Proponents of campus free speech said that the ruling, the first of its kind that any of them had heard with respect to the Leonard Law, could set a dangerous precedent.

Mark Goodman, director of the Student Press Law Center, said that he thinks that the court’s interpretation of the Leonard Law is “certainly not what the intent of the legislature was in enacting the statute … it really effectively means that [institutions] can censor all they want if they do so in the last semester of the student’s senior year.”

Greg Lukianoff, president of the Foundation for Individual Rights in Education, said that, under the court’s interpretation of the Leonard Law, an institution could protect itself by simply expelling a student, because the student would no longer be enrolled, and thus would be in the same situation as Antebi.
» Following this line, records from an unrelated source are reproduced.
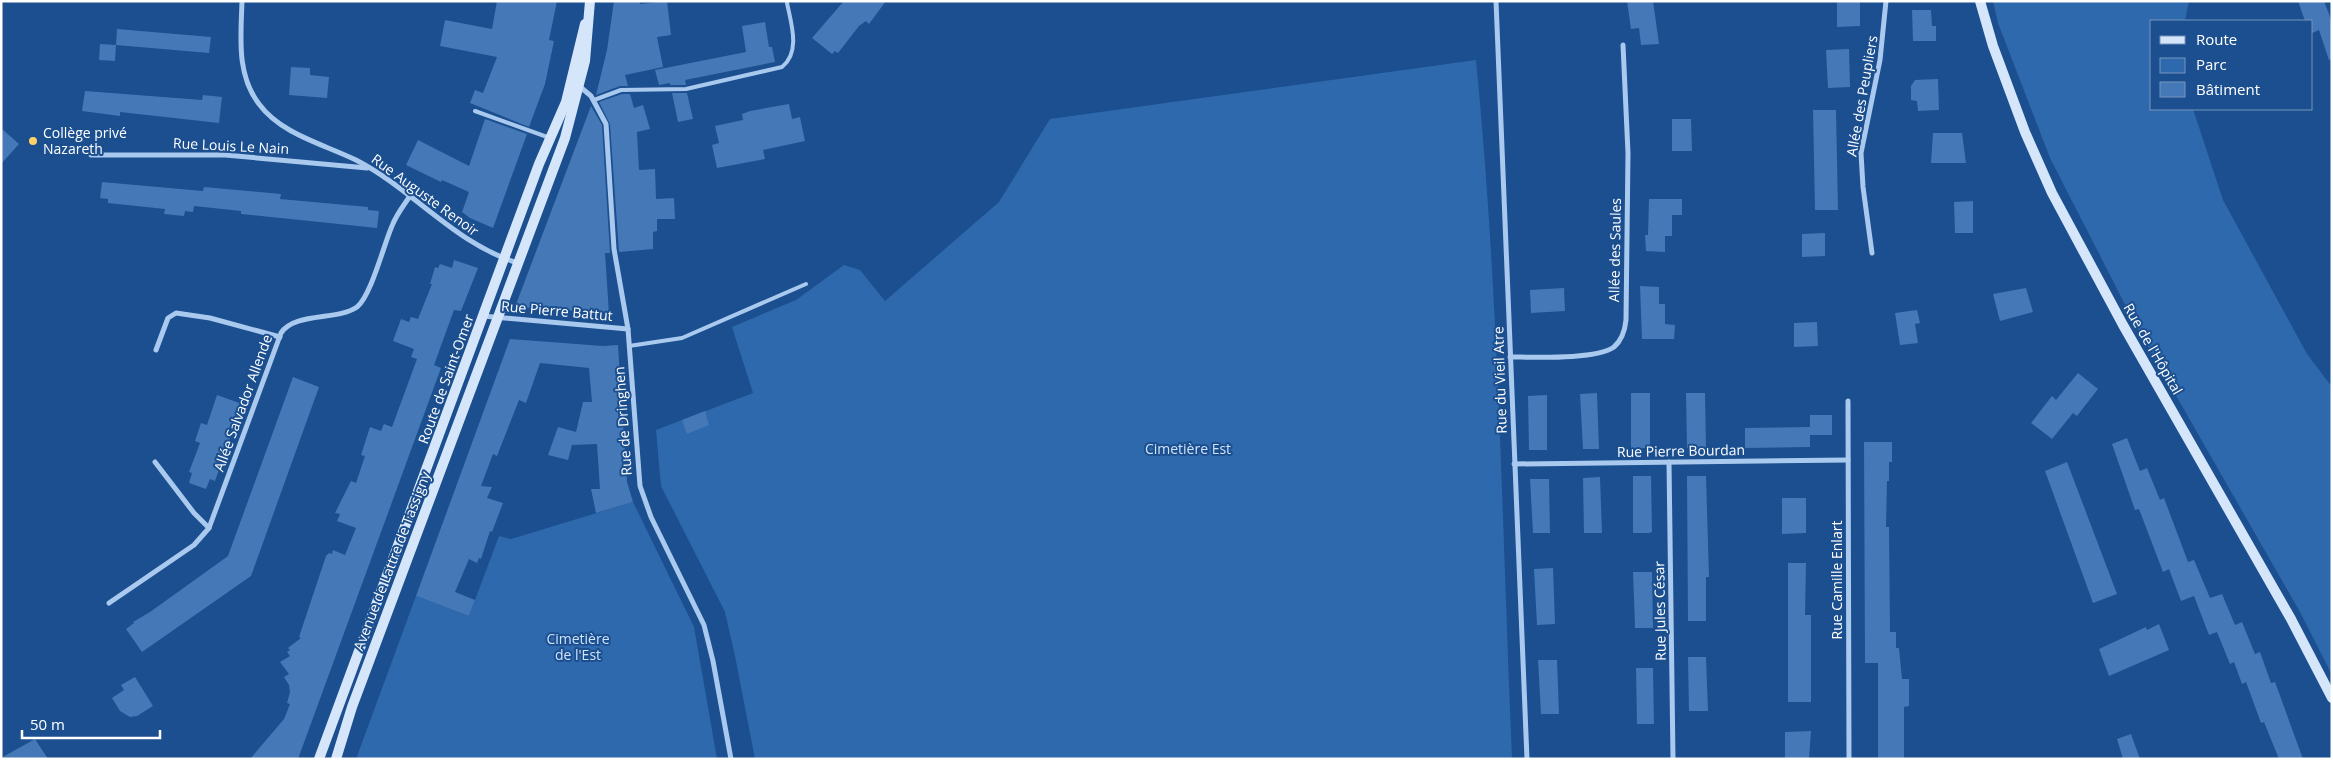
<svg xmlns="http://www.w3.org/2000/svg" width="2333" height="760" font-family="'Open Sans',sans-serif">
	<rect width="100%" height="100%" fill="#1b4f8f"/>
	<!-- green -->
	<g fill="#2e69ad">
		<path d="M1993 1H2189L2185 21H2152V109H2193L2223 200 2307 354 2332 387V675L2300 612 2135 324 2050 158 1998 23Z"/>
		<path d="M1476 60C1499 292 1502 526 1512 759H755L735 656 725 612 661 486 656 430 753 393 732 327 796 300 844 265 860 270 885 301 999 202 1050 119Z"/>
		<path d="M633 502 694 627 717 759H356L416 596 469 616 499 536 511 539Z"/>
	</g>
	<!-- building -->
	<g fill="#4478b7">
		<path d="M497 1H557L549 40 554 41 545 84 529 127 470 103 475 90 483 93 497 57 440 46 445 20 492 29Z"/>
		<path d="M614 1H640V4L667 1 671 35 657 37 663 67 625 75 628 86H620L596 95 607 50Z"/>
		<path d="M844 1H886L869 24 866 21 859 26 838 53 835 51 832 54 812 38Z"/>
		<path d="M1627 1H1653L1659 44 1641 45 1639 28 1631 29Z"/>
		<path d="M1837 1H1860V26L1837 27Z"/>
		<path d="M2298 1H2324L2332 22V59L2329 60 2319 30 2312 33V21H2305Z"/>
		<path d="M1912 10H1931L1932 26H1936V41H1913Z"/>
		<path d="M765 22 769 47H772L775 62 685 80 686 85H670V83L659 85 655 70 746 52 742 26Z"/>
		<path d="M117 29 211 37 209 53 116 45 115 61 99 60 100 44 116 45Z"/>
		<path d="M1849 49 1850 87 1828 88 1826 50Z"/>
		<path d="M291 67 310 68V75L329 77 327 98 289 95Z"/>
		<path d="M1938 79 1939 110 1918 111 1917 101 1911 100V86L1915 80Z"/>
		<path d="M85 91 202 100 203 95 222 97 219 123 120 112V116L82 111Z"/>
		<path d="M672 93H687L693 119 678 122Z"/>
		<path d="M622 94H630L634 108 643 105 650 129 637 132 639 170 655 169 656 199 674 198 675 219H657V231L653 232V249L619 252 610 124 599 102Z"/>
		<path d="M789 104 792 119 800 117 805 141 763 150 765 159 717 168 712 145 719 143 715 126 743 120 742 114 750 111Z"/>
		<path d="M591 106 602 125 610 253H605L609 313 515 307Z"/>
		<path d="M1813 110H1836L1838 210H1815Z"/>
		<path d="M485 119 527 134 493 228 470 218 462 212 469 192 442 180 441 182 406 165 418 140 469 166Z"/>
		<path d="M1672 119H1691L1692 151H1672Z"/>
		<path d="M1 128 19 144 1 164Z"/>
		<path d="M1933 133H1962L1966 163H1931Z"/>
		<path d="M102 182 203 191 204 187 281 194 280 199 368 207V210L379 211 377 228 241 214V211L194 206 193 212 185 211 184 216 164 214 165 209 108 203V199L100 198Z"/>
		<path d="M1649 199H1682V215H1672V236H1665V252L1646 251 1645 235H1648Z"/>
		<path d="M1973 201V233H1955L1954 202Z"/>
		<path d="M1825 233V256L1802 257V234Z"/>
		<path d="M454 260 478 268 461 311 454 310 434 365 441 368 298 759H250L284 719 290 704 287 703 290 692 289 685 284 677 289 674 280 662 290 656 287 652 290 650 288 648 301 638 299 637 326 556 329 553 332 554 333 550 345 555 356 528 337 521 340 514 335 513 351 481 356 483 365 456 361 455 370 427 381 431 384 424 392 427 417 359 411 357 414 349 393 341 401 319 409 322 411 317 418 319 432 284H430L435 267 438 268 440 264 452 268Z"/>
		<path d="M1640 286 1659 287V304H1665V324L1675 325 1674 339H1642Z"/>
		<path d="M1564 288 1565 311 1531 313 1530 290Z"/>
		<path d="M2026 288 2033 312 2000 321 1993 294Z"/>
		<path d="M1917 310 1920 323 1915 324 1918 343 1900 345 1895 313Z"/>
		<path d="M1817 322 1818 346 1794 347V323Z"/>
		<path d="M510 339 603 346 618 345 627 482 633 502 596 513 591 489H600L597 444 572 445 568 460 548 455 558 427 576 432 583 402H592L589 368 540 363 526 403 519 400 497 456 493 454 481 486 492 487 487 498 503 503 492 532 490 531 481 559 479 558 477 563 469 559 455 592 475 600 469 616 416 596Z"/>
		<path d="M2078 373 2098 389 2077 416 2073 413 2052 439 2031 423 2052 396 2056 400Z"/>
		<path d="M293 377 319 387 251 576 142 652 126 629 134 623 133 622 150 612 228 556Z"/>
		<path d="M1597 393 1599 449H1583L1580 394Z"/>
		<rect x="1631" y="393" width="19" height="55"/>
		<path d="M1686 393H1705L1706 448H1687Z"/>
		<path d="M217 395 242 404 215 481 210 479 206 489 189 483 192 473 189 472 200 443 195 441 201 423 207 425Z"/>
		<path d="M1547 395V450H1529L1528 396Z"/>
		<path d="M705 411 709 425 687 434 682 420Z"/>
		<path d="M1810 415H1832V435H1810V447L1745 448V428L1810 427V433Z"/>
		<path d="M2127 438 2140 471 2147 468 2160 500 2164 498 2188 562 2194 560 2210 598 2222 594 2235 625 2242 622 2255 654 2260 652 2271 683 2275 682 2303 759H2279L2264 722 2261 723 2246 682 2242 684 2234 662 2230 664 2217 632 2209 635 2194 596 2181 601 2169 569 2163 572 2139 509 2135 510 2112 444Z"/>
		<path d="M1864 442H1892V462H1889V481H1887L1886 527H1889L1890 632H1896V648H1899L1902 679H1909V706L1904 707V759H1878V663H1865Z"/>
		<path d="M2067 462 2117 594 2093 603 2045 471Z"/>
		<path d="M1633 476H1651L1652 532 1649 533H1633Z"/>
		<path d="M1687 476H1706L1709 577H1706V621H1688Z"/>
		<path d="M1600 477 1602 533H1584L1583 478Z"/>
		<path d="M1530 479H1549L1550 533H1533Z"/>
		<path d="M1782 498H1806V533L1782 534Z"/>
		<path d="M1788 563H1806L1805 615H1811V702H1788Z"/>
		<path d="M1553 568 1555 624 1537 625 1534 569Z"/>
		<path d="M1633 572H1652L1653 628H1635Z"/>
		<path d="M2159 624 2169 650 2109 676 2099 649 2146 627 2147 630Z"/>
		<path d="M1688 657H1706L1708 711H1689Z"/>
		<path d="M1538 660H1557L1559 714H1541Z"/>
		<path d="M1636 668H1653L1654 724H1637Z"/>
		<path d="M135 677 153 706 137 716 130 717 120 711 112 698 124 690 121 685Z"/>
		<path d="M1811 731 1809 759H1785V732Z"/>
		<path d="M2131 734 2140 759H2123L2117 739Z"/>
		<path d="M35 739 48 759H1V758Z"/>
	</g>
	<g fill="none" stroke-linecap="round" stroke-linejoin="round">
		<!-- lane -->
		<g stroke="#a9c9ee" stroke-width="4">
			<path d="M594 100 621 90 686 89 782 67C801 52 791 23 787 3"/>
			<path d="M475 111 550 138"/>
			<path d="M629 346 682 338 806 284"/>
		</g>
		<!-- street -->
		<g stroke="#a9c9ee" stroke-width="5">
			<path d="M242 1C241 36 236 74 259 104 281 134 323 144 356 160 414 190 455 244 518 263"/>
			<path d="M1496 1 1527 759"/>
			<path d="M578 85 591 96 606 124 614 249 628 329 640 486 651 517 704 625 713 661 731 759"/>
			<path d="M91 155H225L367 168"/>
			<path d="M1872 253 1863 187 1861 153 1880 60 1886 1"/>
			<path d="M483 316 628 329"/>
			<path d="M156 350 168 318 176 313 210 318 280 337"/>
			<path d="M1510 357C1533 357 1596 360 1614 347 1622 340 1625 330 1626 320L1628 153 1623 45"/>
			<path d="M1848 401 1849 759"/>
			<path d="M155 462 194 513 209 528"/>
			<path d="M1669 462 1673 759"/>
			<path d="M1514 464 1848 460"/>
			<path d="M109 603 194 545 209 528 281 333C295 312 337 321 357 307 371 296 384 244 392 226 396 215 404 205 410 196"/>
		</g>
		<!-- secondary -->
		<g stroke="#d6e6fa" stroke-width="10">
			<path d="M1980 1 1993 46 2025 132 2052 193 2123 325 2291 619 2332 698"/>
			<path d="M319 759 539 164 566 102 585 24"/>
			<path d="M336 759 352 707 565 138 585 61 590 1"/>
		</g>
	</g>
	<!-- markers -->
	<circle fill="#ffd166" stroke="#1b4f8f" stroke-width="2" cx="33" cy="141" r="5"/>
	<g text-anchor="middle" stroke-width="4" stroke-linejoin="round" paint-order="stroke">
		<!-- street labels -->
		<g font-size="14" fill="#fff" stroke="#1b4f8f">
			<text transform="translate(1862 96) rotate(-80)" y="5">Allée des Peupliers</text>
			<text transform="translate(231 146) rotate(3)" y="5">Rue Louis Le Nain</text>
			<text transform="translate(425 195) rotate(36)" y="5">Rue Auguste Renoir</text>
			<text transform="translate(1615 250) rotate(-89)" y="5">Allée des Saules</text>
			<text transform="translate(557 311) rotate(5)" y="5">Rue Pierre Battut</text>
			<text transform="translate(2153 349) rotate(60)" y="5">Rue de l'Hôpital</text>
			<text transform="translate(446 379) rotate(-70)" y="5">Route de Saint-Omer</text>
			<text transform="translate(1500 380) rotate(-92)" y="5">Rue du Vieil Atre</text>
			<text transform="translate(243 403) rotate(-70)" y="5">Allée Salvador Allende</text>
			<text transform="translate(623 421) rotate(-94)" y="5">Rue de Dringhen</text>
			<text transform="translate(1681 451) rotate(-1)" y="5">Rue Pierre Bourdan</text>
			<text transform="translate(392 561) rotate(-69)" y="5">Avenue de Lattre de Tassigny</text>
			<text transform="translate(1837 580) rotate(-90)" y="5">Rue Camille Enlart</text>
			<text transform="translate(1660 611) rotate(-91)" y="5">Rue Jules César</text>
		</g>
		<!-- poi labels -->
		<g font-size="14" fill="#fff" stroke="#1b4f8f" text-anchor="start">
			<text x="43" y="138">Collège privé<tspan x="43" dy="16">Nazareth</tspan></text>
		</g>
		<!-- park labels -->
		<g font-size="14" fill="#cfe3fa" stroke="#1b4f8f">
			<text x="1188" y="454">Cimetière Est</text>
			<text x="578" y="644">Cimetière<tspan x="578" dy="16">de l'Est</tspan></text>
		</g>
	</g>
	<!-- border -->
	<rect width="2333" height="760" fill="none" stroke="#ffffff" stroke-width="5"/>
	<!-- legend -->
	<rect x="2150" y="20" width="162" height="90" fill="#1b4f8f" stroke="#7695bc"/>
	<rect x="2160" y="36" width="25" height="8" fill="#d6e6fa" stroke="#7695bc"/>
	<text x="2196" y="45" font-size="15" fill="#ffffff">Route</text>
	<rect x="2160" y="58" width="25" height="15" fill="#2e69ad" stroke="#7695bc"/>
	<text x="2196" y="70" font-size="15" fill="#ffffff">Parc</text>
	<rect x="2160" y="82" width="25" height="15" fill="#4478b7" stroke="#7695bc"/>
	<text x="2196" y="95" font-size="15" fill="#ffffff">Bâtiment</text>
	<!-- scale -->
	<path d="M22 730v8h138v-8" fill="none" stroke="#ffffff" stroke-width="2.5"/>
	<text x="30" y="730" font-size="15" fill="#ffffff" stroke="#1b4f8f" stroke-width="4" paint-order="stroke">50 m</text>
</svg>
Christopher W. Arledge, Antebi’s lawyer agreed, and said that “this loophole that the court has opened is a big one.”

Bill Leonard, formerly a member of the California State Assembly, and author of the Leonard Law, said that, without thoroughly reviewing the court’s opinion, he thinks that it “narrowly might be correct” in deciding that Antebi was not protected.  Leonard said that “the intent of the law was to protect students from academic discipline due to the exercising of their free speech rights.” Leonard said he’s disappointed that Antebi was taken off of his show, but said that Antebi’s removal does not constitute academic discipline.

Leonard said he created the law to prevent, for instance, a college from withholding a student’s grade unless they take sensitivity training. “Things that would affect their academic career,” Leonard said. He added that, if the opinion is extended so that expelled students – who have suffered academic harm – are not protected, “it would be wrong.”

Beyond the Leonard Law, the court upheld a trial court’s dismissal of six of Antebi’s seven claims. The six claims were dismissed on the basis that they “arise out of the disciplinary procedure.” For example, Antebi claimed that Occidental violated the Family Educational Rights and Privacy Act of 1974 by releasing information about him during an investigation of Antebi that occurred after the students he insulted filed sexual harassment complaints based on the insults.

The court ruled that, because any alleged FERPA violation would have been part of the disciplinary process, Antebi has no basis for a claim.

Arledge said that the ruling leaves no room for a student to seek damages for any tort committed as part of an institution’s disciplinary procedures.

The court did rule that Antebi can go ahead with his defamation claim against Sandra Cooper, Occidental’s general counsel. According to court documents, Antebi said that, in March 2004, about two weeks after the controversial radio show, Cooper yelled into a hallway at Antebi that he was, among other things, “racist,” sexist,” “immoral,” and “trash.” Antebi said that other people in the hallway heard the comments.

Tochner said that Cooper denies the allegations, and that “we’re confident that the college will defend [the defamation claim] if it ever goes forward.”

Arledge said that he plans to appeal to the Supreme Court to overturn the dismissals, and that Antebi, who now works for a radio station in Los Angeles, will pursue the defamation claim.